Question

The elevation of boiling point of 0.5 M K2SO4 solution is more than that of 0.5 M urea

solution. Why?​

Answer 1

Answer:

it is because of vantoff's factor.

Explanation:

elevation in boiling point is given by ,

ΔTb = i * Kb * m

i = vantoff factor

Kb = molal boiling-point elevation constant

m = molality

here , molality = no .of moles /wt. of solvent = $\frac{Molarity * 1}{1}$  = molarity

(since, no. of moles = molarity *  no. of liters of solvent) (let us take 1 liter of water which is equal to 1 kg of water so wt. of solvent =1)
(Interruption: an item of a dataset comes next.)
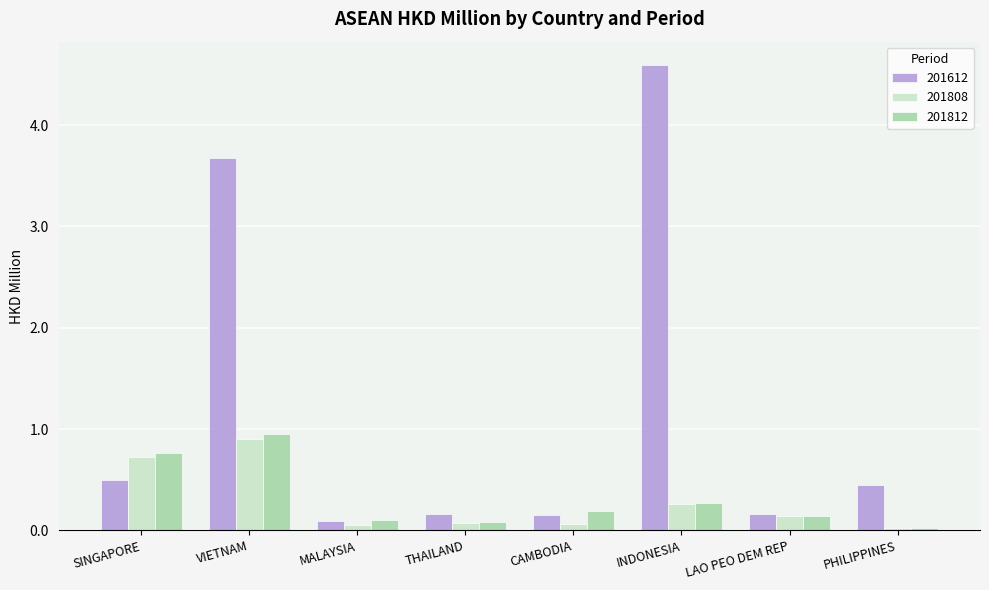

True or false: 201612 has a value of 1.8 at INDONESIA.

False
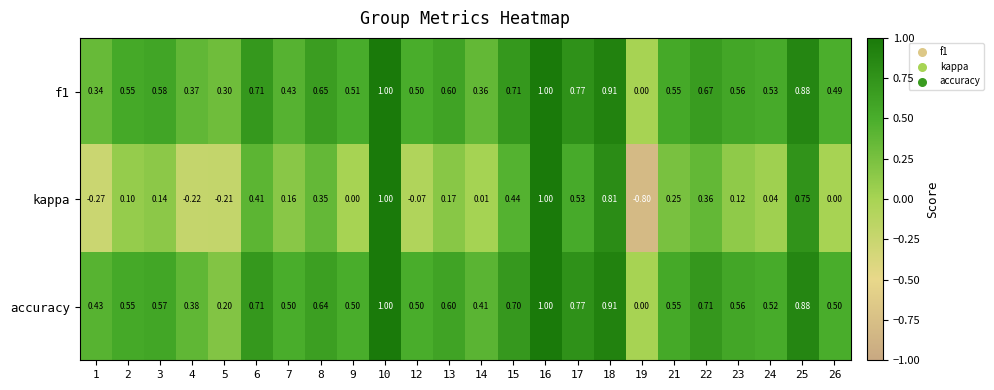

What is the total value across all series at 9?

1.0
so, in this case molality = molarity.

and Kb value is same for both the solutions and also given their molality ( =molarity) is also same .

but the difference occurs in vantoff factor (i)

for K2SO4 , i = 3 (as in solution 1 moles dissociates to give 3 moles of ions)

for urea , i =1 (As in solution it does not undergo dissociate to give ions so 1 mole remains as 1 mole)

as elevation in boiling point is a colligative property it depends on no. constituents( it is no. of ions or atoms or molecules ; mostly we consider no. of ions) of solute in solvent. and this is number is involved in this equation by using vantoff factor.

as i of K2SO4> i of urea → elevation in boiling point of K2SO4 > urea.